_What is needed:_
From the data that follows, set down exactly the lines from the one with "アーカイブ情報がご覧いただけます" through the one with "den Stoffwechsel", counting both. Pictures stay out.

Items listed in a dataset
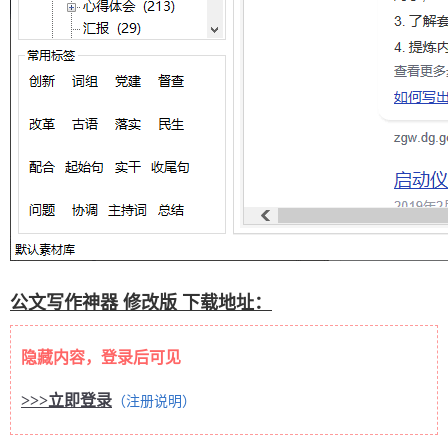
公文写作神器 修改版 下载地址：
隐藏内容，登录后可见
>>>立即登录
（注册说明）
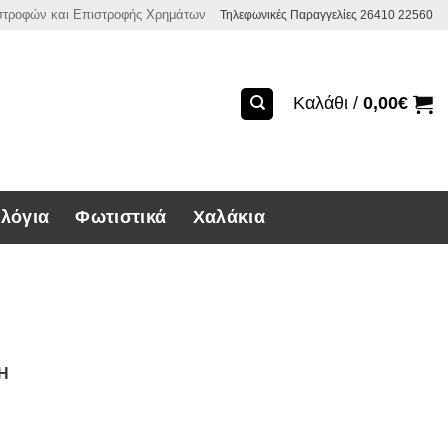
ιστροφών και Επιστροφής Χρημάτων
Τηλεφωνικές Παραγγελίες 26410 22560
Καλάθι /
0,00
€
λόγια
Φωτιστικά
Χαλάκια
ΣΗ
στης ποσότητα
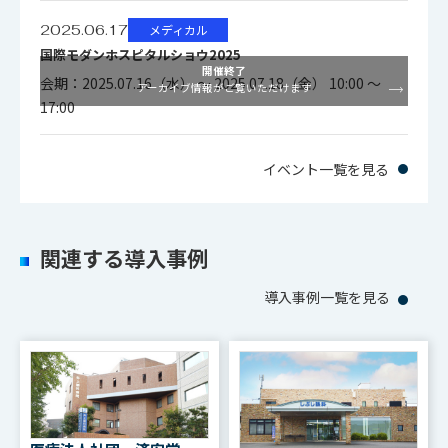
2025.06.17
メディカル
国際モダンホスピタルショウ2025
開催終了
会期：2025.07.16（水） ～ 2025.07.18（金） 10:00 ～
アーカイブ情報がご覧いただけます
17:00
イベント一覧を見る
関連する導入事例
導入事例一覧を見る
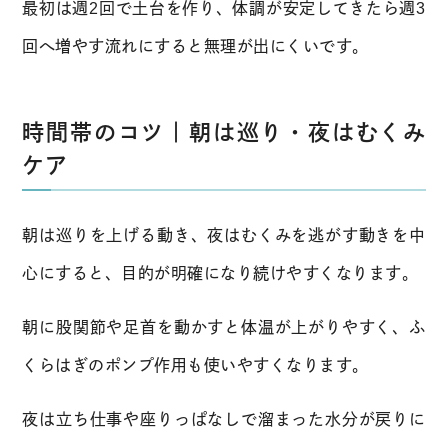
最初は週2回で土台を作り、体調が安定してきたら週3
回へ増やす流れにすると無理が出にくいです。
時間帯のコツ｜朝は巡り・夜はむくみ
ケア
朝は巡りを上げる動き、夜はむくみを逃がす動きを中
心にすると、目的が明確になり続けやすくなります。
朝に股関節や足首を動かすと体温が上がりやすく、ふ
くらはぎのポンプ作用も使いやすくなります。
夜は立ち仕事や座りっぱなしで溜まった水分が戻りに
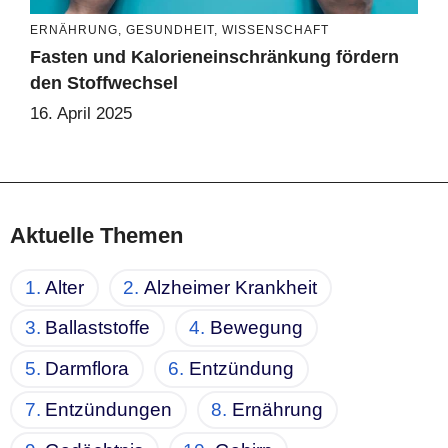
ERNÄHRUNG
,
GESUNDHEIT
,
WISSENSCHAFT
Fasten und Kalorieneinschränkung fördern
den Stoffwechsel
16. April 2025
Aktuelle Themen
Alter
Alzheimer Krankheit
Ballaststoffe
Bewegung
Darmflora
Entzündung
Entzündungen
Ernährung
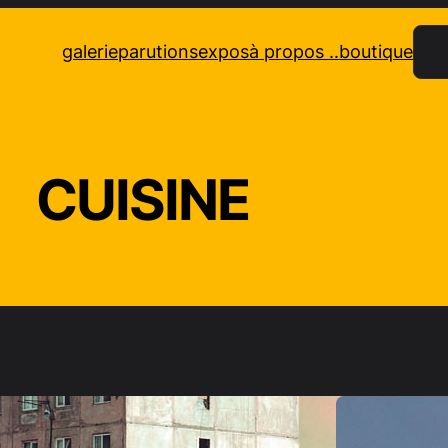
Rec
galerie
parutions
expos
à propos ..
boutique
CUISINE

* * *

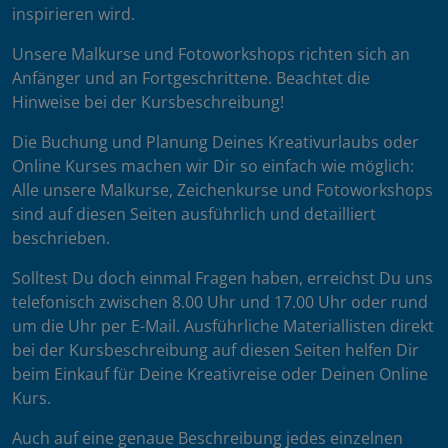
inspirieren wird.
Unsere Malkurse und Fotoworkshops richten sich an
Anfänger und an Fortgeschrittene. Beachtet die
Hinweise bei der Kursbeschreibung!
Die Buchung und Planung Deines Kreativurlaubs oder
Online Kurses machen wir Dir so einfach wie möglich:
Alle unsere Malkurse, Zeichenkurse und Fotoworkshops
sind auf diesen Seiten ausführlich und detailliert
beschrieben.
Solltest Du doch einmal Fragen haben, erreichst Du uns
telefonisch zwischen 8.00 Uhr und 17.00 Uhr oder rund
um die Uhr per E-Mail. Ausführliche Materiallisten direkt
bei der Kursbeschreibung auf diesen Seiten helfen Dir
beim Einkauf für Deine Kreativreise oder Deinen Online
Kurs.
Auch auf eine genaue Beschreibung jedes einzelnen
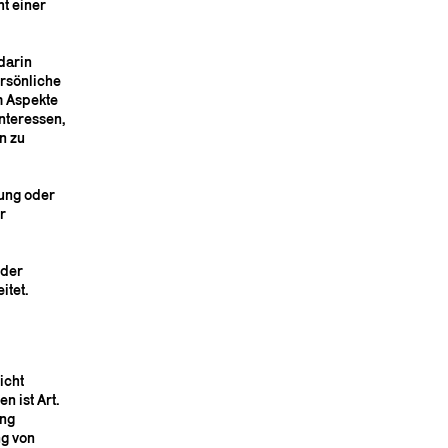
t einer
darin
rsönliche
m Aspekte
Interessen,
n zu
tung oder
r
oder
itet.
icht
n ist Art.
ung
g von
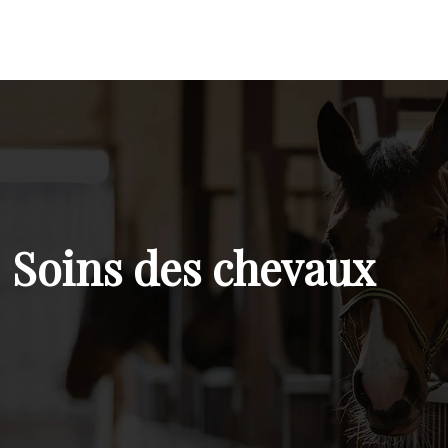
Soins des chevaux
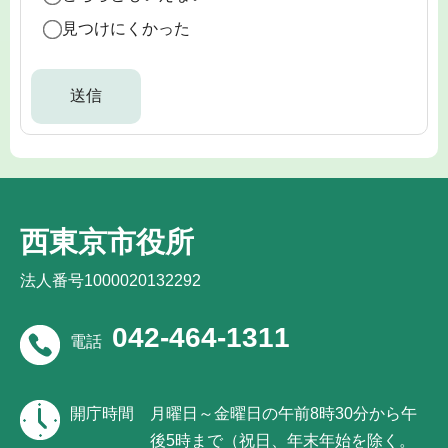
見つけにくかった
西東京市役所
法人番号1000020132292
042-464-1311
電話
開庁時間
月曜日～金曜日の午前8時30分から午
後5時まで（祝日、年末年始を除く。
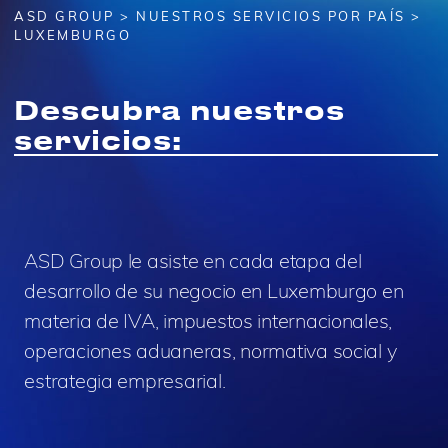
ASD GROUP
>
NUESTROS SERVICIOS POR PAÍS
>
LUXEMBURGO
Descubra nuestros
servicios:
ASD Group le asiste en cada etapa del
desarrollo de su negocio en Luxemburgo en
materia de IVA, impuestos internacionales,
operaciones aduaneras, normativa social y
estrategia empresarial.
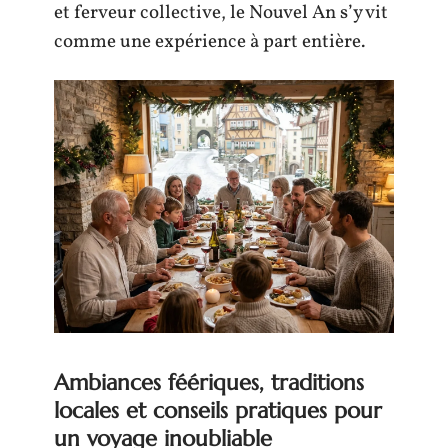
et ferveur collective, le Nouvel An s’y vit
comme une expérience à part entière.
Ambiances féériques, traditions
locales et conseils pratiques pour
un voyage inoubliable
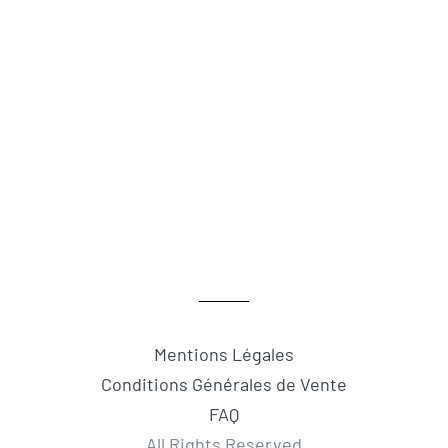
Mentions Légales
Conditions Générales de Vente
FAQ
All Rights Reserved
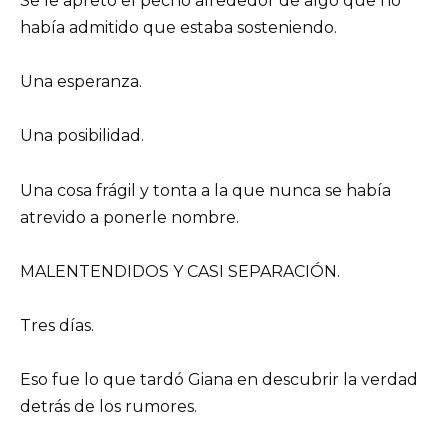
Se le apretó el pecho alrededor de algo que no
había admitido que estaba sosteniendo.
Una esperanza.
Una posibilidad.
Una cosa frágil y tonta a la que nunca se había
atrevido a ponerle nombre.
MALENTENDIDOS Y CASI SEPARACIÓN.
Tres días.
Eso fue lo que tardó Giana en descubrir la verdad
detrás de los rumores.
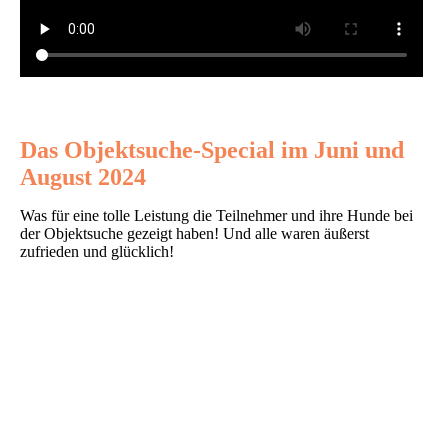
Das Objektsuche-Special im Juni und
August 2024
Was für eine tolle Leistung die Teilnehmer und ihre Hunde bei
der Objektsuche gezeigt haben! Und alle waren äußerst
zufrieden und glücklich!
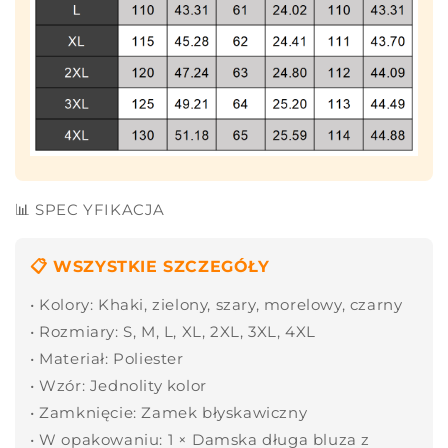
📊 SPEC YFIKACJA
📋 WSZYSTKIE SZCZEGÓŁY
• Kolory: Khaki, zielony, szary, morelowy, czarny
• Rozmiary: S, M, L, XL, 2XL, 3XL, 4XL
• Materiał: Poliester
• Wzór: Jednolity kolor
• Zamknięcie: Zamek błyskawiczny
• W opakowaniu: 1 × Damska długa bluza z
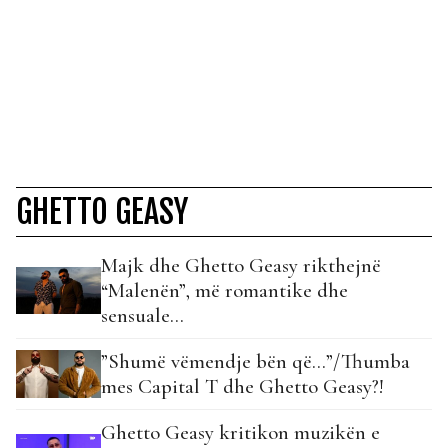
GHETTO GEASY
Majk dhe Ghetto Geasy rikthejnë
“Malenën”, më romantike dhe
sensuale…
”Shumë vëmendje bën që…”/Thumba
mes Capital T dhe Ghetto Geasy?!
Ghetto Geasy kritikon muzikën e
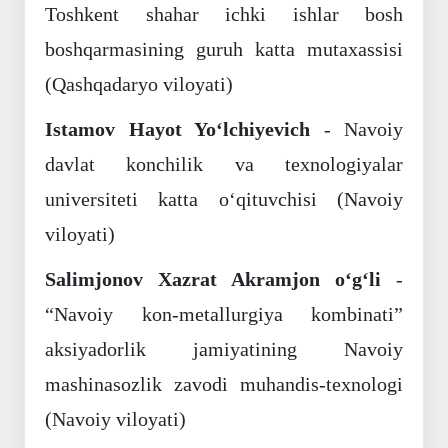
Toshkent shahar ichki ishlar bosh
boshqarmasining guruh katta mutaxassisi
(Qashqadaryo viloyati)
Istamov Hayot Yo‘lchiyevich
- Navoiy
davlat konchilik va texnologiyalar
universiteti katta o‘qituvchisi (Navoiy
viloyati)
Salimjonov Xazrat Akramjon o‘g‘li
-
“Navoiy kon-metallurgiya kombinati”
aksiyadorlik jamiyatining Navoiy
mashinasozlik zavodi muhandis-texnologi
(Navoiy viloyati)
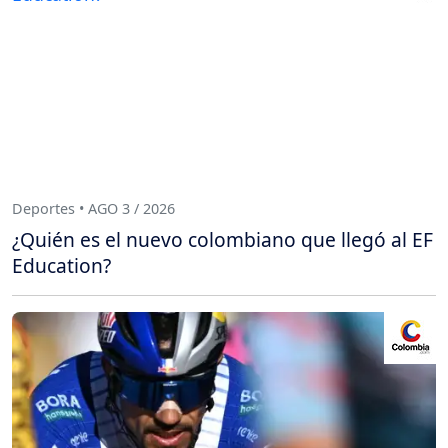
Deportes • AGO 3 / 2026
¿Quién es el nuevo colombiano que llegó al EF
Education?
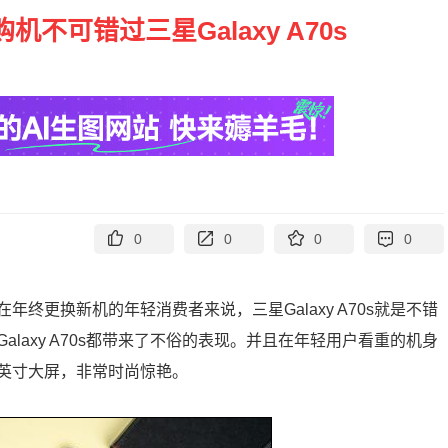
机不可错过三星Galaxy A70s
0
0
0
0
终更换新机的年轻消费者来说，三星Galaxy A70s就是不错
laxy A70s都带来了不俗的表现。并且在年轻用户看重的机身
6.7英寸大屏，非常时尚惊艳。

---

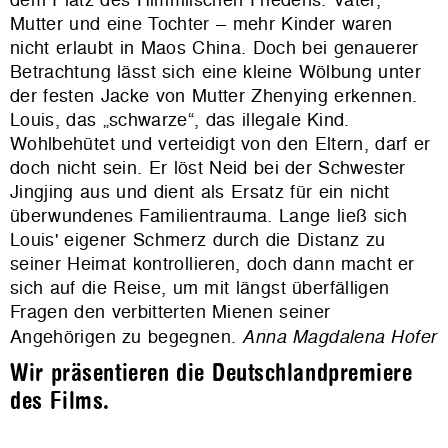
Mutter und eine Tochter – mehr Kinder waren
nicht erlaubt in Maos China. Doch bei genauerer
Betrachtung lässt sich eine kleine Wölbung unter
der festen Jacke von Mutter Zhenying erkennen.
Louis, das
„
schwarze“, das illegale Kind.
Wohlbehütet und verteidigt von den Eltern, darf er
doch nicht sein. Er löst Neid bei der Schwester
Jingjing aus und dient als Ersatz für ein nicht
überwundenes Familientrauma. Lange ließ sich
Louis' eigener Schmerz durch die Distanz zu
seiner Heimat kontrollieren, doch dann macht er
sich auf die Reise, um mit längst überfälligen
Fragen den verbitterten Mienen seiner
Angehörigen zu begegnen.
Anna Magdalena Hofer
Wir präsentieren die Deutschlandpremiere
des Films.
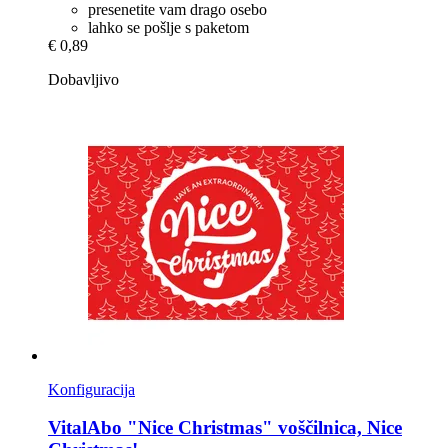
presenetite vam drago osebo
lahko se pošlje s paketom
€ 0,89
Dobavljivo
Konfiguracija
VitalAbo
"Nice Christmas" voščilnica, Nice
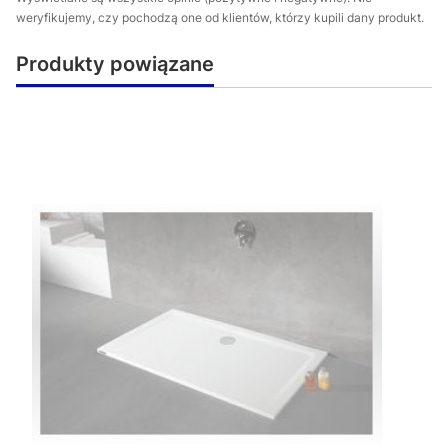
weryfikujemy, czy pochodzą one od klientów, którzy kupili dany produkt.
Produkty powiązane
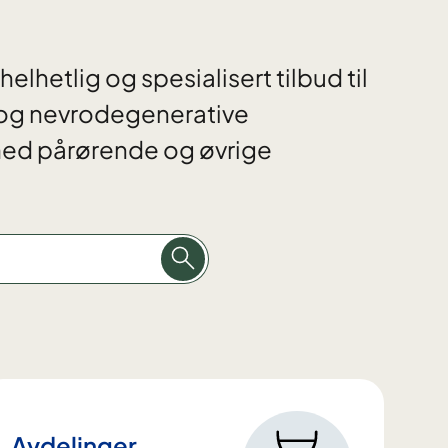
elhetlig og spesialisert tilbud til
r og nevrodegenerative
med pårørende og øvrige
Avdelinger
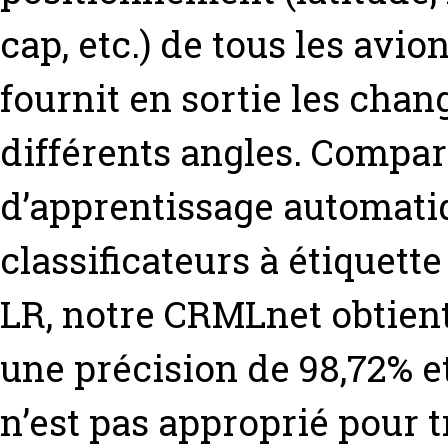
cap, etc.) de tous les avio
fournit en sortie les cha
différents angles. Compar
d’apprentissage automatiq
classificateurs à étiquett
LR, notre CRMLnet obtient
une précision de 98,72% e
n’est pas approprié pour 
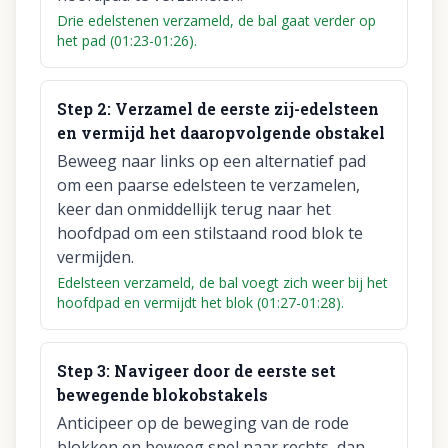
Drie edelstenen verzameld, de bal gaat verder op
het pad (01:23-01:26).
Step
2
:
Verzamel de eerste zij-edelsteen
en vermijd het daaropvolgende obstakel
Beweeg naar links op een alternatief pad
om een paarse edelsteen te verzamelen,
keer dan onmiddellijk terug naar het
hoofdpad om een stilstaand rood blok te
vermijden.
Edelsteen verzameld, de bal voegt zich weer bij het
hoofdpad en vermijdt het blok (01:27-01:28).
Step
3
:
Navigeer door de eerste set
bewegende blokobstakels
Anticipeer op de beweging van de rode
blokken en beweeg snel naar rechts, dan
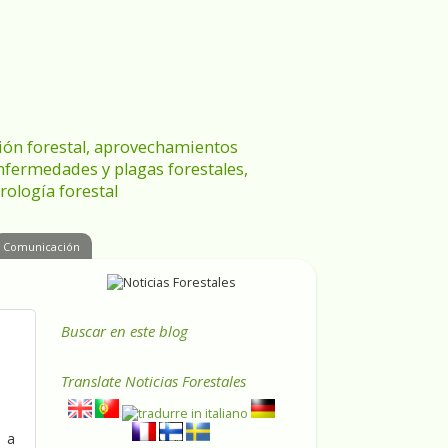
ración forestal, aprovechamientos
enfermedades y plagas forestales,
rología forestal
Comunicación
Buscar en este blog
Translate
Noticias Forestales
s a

_Result:_
アーカイブ情報がご覧いただけます
17:00
イベント一覧を見る
関連する導入事例
導入事例一覧を見る
最初は週2回で土台を作り、体調が安定してきたら週3
回へ増やす流れにすると無理が出にくいです。
時間帯のコツ｜朝は巡り・夜はむくみ
ケア
朝は巡りを上げる動き、夜はむくみを逃がす動きを中
心にすると、目的が明確になり続けやすくなります。
朝に股関節や足首を動かすと体温が上がりやすく、ふ
くらはぎのポンプ作用も使いやすくなります。
夜は立ち仕事や座りっぱなしで溜まった水分が戻りに
ERNÄHRUNG
,
GESUNDHEIT
,
WISSENSCHAFT
Fasten und Kalorieneinschränkung fördern
den Stoffwechsel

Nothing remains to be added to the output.